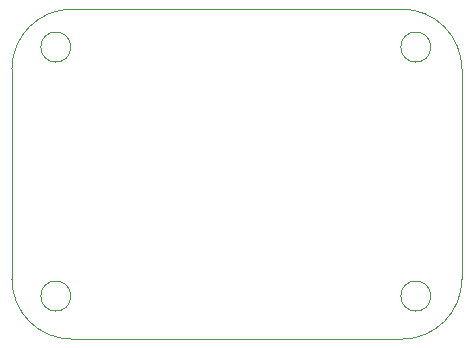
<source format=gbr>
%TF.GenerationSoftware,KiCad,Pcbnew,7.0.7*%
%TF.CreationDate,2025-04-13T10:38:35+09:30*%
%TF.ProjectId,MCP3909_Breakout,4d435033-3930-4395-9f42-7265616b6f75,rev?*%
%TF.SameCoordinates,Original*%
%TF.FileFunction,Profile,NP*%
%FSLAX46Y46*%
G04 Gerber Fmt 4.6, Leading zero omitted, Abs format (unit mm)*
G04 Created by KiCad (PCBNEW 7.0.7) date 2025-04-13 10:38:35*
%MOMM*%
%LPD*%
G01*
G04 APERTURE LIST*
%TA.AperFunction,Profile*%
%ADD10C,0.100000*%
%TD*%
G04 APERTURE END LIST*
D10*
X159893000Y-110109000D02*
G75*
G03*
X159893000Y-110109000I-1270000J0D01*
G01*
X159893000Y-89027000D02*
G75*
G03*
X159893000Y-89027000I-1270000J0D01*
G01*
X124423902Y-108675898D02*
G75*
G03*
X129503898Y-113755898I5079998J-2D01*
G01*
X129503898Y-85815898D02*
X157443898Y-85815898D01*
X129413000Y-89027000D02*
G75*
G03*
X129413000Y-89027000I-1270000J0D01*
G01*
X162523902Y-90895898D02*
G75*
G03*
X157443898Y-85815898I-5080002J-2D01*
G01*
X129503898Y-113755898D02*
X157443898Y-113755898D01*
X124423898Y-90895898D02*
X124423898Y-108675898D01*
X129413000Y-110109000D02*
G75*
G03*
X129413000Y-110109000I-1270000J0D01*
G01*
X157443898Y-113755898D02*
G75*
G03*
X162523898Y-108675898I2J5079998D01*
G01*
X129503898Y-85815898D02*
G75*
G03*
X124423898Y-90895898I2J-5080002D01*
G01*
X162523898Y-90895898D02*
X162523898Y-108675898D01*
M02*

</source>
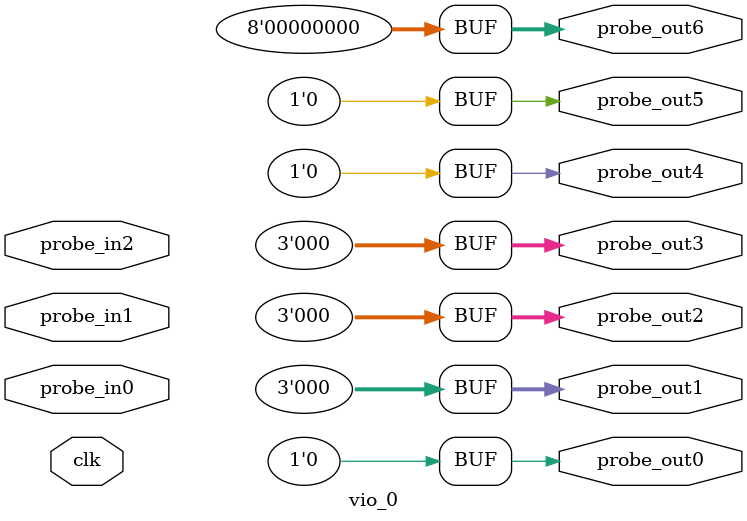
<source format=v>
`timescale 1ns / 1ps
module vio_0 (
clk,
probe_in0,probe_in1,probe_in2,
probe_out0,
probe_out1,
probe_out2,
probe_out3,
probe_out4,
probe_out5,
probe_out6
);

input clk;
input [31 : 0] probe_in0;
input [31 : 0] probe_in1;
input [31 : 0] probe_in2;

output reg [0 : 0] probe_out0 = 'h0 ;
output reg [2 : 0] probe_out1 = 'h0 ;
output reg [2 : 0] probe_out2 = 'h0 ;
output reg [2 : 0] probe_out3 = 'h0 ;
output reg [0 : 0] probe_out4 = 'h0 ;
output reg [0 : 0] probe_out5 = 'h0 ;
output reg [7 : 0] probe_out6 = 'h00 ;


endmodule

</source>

———

> Directions for this task
Verbatim copy, pictures excluded: output the lines from the first line of the records above through the line containing "output reg [2 : 0] probe_out2 = 'h0 ;".

> Response
<source format=gbr>
%TF.GenerationSoftware,KiCad,Pcbnew,7.0.7*%
%TF.CreationDate,2025-04-13T10:38:35+09:30*%
%TF.ProjectId,MCP3909_Breakout,4d435033-3930-4395-9f42-7265616b6f75,rev?*%
%TF.SameCoordinates,Original*%
%TF.FileFunction,Profile,NP*%
%FSLAX46Y46*%
G04 Gerber Fmt 4.6, Leading zero omitted, Abs format (unit mm)*
G04 Created by KiCad (PCBNEW 7.0.7) date 2025-04-13 10:38:35*
%MOMM*%
%LPD*%
G01*
G04 APERTURE LIST*
%TA.AperFunction,Profile*%
%ADD10C,0.100000*%
%TD*%
G04 APERTURE END LIST*
D10*
X159893000Y-110109000D02*
G75*
G03*
X159893000Y-110109000I-1270000J0D01*
G01*
X159893000Y-89027000D02*
G75*
G03*
X159893000Y-89027000I-1270000J0D01*
G01*
X124423902Y-108675898D02*
G75*
G03*
X129503898Y-113755898I5079998J-2D01*
G01*
X129503898Y-85815898D02*
X157443898Y-85815898D01*
X129413000Y-89027000D02*
G75*
G03*
X129413000Y-89027000I-1270000J0D01*
G01*
X162523902Y-90895898D02*
G75*
G03*
X157443898Y-85815898I-5080002J-2D01*
G01*
X129503898Y-113755898D02*
X157443898Y-113755898D01*
X124423898Y-90895898D02*
X124423898Y-108675898D01*
X129413000Y-110109000D02*
G75*
G03*
X129413000Y-110109000I-1270000J0D01*
G01*
X157443898Y-113755898D02*
G75*
G03*
X162523898Y-108675898I2J5079998D01*
G01*
X129503898Y-85815898D02*
G75*
G03*
X124423898Y-90895898I2J-5080002D01*
G01*
X162523898Y-90895898D02*
X162523898Y-108675898D01*
M02*

</source>
<source format=v>
`timescale 1ns / 1ps
module vio_0 (
clk,
probe_in0,probe_in1,probe_in2,
probe_out0,
probe_out1,
probe_out2,
probe_out3,
probe_out4,
probe_out5,
probe_out6
);

input clk;
input [31 : 0] probe_in0;
input [31 : 0] probe_in1;
input [31 : 0] probe_in2;

output reg [0 : 0] probe_out0 = 'h0 ;
output reg [2 : 0] probe_out1 = 'h0 ;
output reg [2 : 0] probe_out2 = 'h0 ;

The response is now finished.